The conversation moved fluidly between creativity, commerce, AI, OTT platforms and the changing grammar of visual storytelling, painting a picture of an industry where adaptability is now as important as artistic instinct.
A recurring theme throughout the session was the growing dominance of budgets in filmmaking conversations. What once began with scripts and visual ambition now often starts with cost discussions, forcing cinematographers to become equal parts artist, technician and negotiator. The panel explored how modern DPs constantly juggle creative aspirations with practical limitations, finding ways to preserve a director’s vision while working within shrinking production constraints.
Experience, the speakers suggested, has become the secret weapon. Years spent on sets have trained cinematographers to become problem-solvers rather than roadblock creators. The process today is less about demanding ideal conditions and more about finding intelligent workarounds, whether through tighter scheduling, smarter lighting plans or extensive pre-production preparation.

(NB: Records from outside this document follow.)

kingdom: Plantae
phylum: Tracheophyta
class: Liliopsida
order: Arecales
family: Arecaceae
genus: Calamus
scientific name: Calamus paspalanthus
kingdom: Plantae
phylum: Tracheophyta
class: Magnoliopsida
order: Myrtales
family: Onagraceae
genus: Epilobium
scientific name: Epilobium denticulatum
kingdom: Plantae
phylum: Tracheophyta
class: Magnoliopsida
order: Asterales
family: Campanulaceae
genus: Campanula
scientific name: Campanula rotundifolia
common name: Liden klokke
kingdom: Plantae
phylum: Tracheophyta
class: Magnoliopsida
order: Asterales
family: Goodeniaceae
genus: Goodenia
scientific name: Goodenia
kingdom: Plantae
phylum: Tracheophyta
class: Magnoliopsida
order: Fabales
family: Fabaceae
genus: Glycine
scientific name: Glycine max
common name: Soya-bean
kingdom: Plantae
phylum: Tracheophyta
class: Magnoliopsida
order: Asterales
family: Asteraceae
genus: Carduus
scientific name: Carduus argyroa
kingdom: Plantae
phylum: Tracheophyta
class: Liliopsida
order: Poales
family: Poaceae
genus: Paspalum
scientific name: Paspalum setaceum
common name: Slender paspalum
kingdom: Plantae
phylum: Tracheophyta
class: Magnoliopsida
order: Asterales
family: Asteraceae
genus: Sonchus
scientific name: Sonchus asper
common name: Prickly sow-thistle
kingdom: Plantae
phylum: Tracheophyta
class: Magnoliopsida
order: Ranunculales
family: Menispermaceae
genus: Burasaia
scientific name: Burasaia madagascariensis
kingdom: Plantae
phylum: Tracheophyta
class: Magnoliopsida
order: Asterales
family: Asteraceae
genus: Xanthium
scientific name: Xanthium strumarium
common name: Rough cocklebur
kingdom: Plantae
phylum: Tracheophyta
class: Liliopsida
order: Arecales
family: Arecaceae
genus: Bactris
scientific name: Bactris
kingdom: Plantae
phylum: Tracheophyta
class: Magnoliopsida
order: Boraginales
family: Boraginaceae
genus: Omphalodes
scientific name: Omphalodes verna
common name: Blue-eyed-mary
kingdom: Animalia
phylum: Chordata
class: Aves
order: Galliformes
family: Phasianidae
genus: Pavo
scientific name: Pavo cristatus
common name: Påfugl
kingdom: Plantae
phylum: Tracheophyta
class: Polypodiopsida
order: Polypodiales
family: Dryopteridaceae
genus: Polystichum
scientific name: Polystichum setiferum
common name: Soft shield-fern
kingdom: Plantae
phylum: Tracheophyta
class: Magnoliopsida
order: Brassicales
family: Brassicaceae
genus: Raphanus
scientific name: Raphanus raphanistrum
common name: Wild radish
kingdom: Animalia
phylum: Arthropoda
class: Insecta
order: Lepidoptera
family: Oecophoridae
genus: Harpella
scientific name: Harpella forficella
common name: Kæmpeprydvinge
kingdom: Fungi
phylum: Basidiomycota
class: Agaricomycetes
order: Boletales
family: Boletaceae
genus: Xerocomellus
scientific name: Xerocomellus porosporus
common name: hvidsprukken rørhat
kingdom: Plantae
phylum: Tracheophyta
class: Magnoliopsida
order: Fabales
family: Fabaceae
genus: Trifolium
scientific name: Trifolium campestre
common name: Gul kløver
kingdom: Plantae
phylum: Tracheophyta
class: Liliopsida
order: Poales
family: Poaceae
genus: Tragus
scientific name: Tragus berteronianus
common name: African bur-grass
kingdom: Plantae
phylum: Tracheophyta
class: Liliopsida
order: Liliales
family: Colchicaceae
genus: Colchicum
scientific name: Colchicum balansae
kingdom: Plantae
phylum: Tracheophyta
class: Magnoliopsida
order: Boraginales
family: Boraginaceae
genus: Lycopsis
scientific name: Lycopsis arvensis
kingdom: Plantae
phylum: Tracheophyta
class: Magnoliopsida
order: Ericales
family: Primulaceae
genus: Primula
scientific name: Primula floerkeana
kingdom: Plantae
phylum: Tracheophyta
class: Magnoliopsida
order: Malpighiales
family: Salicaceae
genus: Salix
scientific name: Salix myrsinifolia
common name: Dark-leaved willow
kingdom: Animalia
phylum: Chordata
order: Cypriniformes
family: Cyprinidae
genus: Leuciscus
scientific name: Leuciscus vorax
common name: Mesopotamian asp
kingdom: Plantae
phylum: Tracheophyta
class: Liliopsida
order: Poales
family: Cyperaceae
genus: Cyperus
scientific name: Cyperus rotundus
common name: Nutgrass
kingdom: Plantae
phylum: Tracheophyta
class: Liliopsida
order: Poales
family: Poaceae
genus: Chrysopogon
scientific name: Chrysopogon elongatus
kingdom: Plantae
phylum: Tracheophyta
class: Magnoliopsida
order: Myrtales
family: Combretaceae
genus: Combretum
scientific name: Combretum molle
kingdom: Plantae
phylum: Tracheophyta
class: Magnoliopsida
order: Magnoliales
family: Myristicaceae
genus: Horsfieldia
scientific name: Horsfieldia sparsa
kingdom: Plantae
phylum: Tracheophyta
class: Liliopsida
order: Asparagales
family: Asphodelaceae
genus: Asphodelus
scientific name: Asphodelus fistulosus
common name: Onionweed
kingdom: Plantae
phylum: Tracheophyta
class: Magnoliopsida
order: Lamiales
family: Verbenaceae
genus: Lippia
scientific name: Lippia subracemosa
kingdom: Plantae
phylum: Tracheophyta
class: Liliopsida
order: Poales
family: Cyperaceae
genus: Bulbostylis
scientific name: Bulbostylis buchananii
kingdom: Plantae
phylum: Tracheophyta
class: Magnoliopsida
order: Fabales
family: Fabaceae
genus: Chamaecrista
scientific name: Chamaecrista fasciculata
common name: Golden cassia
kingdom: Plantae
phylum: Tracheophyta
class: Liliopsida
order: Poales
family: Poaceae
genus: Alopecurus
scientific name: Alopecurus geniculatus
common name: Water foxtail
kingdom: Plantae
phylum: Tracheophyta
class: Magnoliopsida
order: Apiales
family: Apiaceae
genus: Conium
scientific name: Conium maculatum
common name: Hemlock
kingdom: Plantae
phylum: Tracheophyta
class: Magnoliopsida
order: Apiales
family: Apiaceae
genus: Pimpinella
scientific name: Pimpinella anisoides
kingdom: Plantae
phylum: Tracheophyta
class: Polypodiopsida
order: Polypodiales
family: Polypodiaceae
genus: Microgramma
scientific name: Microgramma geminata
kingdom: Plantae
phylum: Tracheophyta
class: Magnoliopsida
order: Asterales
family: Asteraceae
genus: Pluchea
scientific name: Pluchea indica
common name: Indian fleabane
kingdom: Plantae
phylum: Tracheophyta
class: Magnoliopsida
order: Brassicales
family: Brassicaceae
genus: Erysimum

Prep, in fact, emerged as one of the industry’s biggest game changers. Detailed blocking, rehearsals, pre-visualisation and close coordination between departments now help productions save both time and money. Relationships between cinematographers and colourists have also evolved significantly, with look development increasingly beginning before a shoot starts. Instead of treating post-production as a finishing step, filmmakers are integrating grading and VFX planning into the creative process from day one.
The panel also reflected on how technology has quietly rewritten filmmaking economics. Advances in digital cameras, lighting systems and post-production tools have dramatically improved efficiency on set. Modern cameras require less lighting, shoots move faster, and fixes that once demanded hours on set can now be handled seamlessly in post-production. What was once considered a costly mistake, such as a cable slipping into frame or unwanted equipment appearing on screen, can now often be corrected later with minimal disruption.
Yet even with all the technological support available, the panel insisted that storytelling still dictates visual choices. The rise of OTT platforms and mobile viewing may have changed consumption habits, but the fundamentals of cinematic language remain intact. Wide shots still communicate loneliness, close-ups still carry emotion, and compositions are still driven by narrative needs rather than screen size.
The discussion became especially lively when the conversation shifted to vertical video and micro dramas, formats increasingly shaping the future of digital entertainment. While traditional cinematic framing has historically been built around horizontal compositions, the rise of phone-first viewing is forcing creators to rethink visual language altogether. The panel acknowledged that vertical storytelling is no longer a fringe experiment but a rapidly growing reality that filmmakers will need to adapt to.
AI, unsurprisingly, loomed large over the session. Rather than presenting it as a replacement for filmmakers, the discussion framed AI as a support system that is still finding its footing. From pre-visualisation and storyboarding to virtual production workflows and VFX planning, AI is already becoming embedded in production pipelines. At the same time, concerns remain about preserving emotional authenticity and avoiding overdependence on synthetic imagery.
The panel struck a balanced tone on the technology’s future. AI-generated filmmaking may still feel imperfect and occasionally cumbersome, but there was broad agreement that the pace of development is accelerating rapidly. Comparisons were drawn to the industry’s transition from film to digital, a shift that initially faced resistance before becoming the norm almost overnight.
If there was one takeaway from the session, it was this: cinematographers today are no longer just image-makers. They are collaborators, strategists, technicians and translators, balancing human emotion with machine-driven efficiency in an entertainment economy racing for attention.